For instance, modern burn treatment relies on improvements in the understanding of what's happening at the cellular level when a patient is injured. But the systematic approach to pulling together a team of experts from different disciplines is still central to the treatment of burn wounds.

A focus on reducing preventable infections and preventing burn wounds in the first place is still central to the burn center's mission.

“He was a visionary, he really was,” Wang said. "Things we're doing are things that he got started way back then."
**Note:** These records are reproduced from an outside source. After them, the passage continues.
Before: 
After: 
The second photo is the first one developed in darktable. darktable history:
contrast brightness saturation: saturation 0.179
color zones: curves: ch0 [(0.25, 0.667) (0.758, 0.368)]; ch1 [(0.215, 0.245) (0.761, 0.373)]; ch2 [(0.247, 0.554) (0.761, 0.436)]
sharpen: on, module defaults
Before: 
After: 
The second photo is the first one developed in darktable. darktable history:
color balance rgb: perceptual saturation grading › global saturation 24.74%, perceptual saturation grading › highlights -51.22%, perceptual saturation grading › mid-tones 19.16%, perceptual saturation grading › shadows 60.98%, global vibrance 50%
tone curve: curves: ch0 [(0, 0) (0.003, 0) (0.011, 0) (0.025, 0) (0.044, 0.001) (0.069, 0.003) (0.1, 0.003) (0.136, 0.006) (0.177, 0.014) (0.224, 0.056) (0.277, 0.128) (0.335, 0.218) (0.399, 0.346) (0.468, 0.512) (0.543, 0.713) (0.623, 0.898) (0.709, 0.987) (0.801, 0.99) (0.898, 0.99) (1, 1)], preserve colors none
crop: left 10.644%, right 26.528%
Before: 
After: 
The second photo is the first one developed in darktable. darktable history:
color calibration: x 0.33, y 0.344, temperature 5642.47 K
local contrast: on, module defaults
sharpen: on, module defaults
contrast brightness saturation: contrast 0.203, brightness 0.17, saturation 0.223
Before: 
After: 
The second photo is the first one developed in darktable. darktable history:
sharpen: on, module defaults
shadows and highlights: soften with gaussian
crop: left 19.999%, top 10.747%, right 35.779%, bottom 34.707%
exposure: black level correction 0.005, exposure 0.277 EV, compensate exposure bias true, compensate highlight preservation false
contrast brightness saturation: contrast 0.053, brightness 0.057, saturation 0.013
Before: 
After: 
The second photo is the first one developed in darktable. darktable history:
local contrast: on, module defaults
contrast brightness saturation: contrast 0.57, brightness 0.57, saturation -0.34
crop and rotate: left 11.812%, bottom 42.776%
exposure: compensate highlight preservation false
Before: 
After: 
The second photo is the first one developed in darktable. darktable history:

Tina Reed covers health and the environment for AnnArbor.com. You can reach her at tinareed@annarbor.com, call her at 734-623-2535 or find her on Twitter @TreedinAA.

Comments

decolres60

Tue, Jun 11, 2013 : 5:46 p.m.

I was burned in 1966 along with my sister and brother. Dr. Feller made medical history on me. I had been burned over 96% of my body. I would not be here today if it were not for him and God. Linda Alexander

EDI FROM BALI

Tue, Apr 20, 2010 : 8:08 a.m.

Dr. Feller we are very proud and grateful to you for your great lecture at our Burn Center in Bali after the Bali Blast in 2002. We are looking forward to your next visit!

Ted McMullen

Mon, Oct 12, 2009 : 7:29 a.m.

As a burn victim that benefited from the U of M Burn Center in 1987, I would like to thank Dr. Feller and all of his staff for getting me through intensive care and rehab in just 12 days after 33% of my body was 2nd and 3rd degree burned. I can just imagine the stories of lives saved and other amazing recoveries here and around the world as a result of this vision!

Renee Winkler

Fri, Oct 9, 2009 : 8:35 a.m.

Dr. Feller, this recognition is long over due and is a tribute to your innovation

cook1888

Thu, Oct 8, 2009 : 3:05 p.m.

Health care is a noble profession. We are blessed in this area with an abundance of fine health care resources. Thanks to Dr. Feller and all those involved in the medical profession.

Tina Reed

Thu, Oct 8, 2009 : 12:14 p.m.

For Fire Prevention Week, there will be American Red Cross volunteers in Saline and Chelsea this Sunday afternoon distributing fire prevention information. They will be passing out information in Saline Fire Department, 100 N. Harris St., from noon to 3 p.m. and in Chelsea, 200 W. Middle Street, between noon at 4 p.m.

a2isawesome

Thu, Oct 8, 2009 : 11:49 a.m.

U of M Hospital is 2nd to none. Thank you to all the healthcare providers at U of M!!!!

Diagenes

Thu, Oct 8, 2009 : 9:53 a.m.

Many thanks to all who have served their fellow man in the art of healing. Just think all that was accomplished without a federal government program.

a2grateful

Thu, Oct 8, 2009 : 6:29 a.m.

Thank you Dr. Feller, colleagues, and U of M for your compassionate, committed, diligent, and innovative care of burn patients!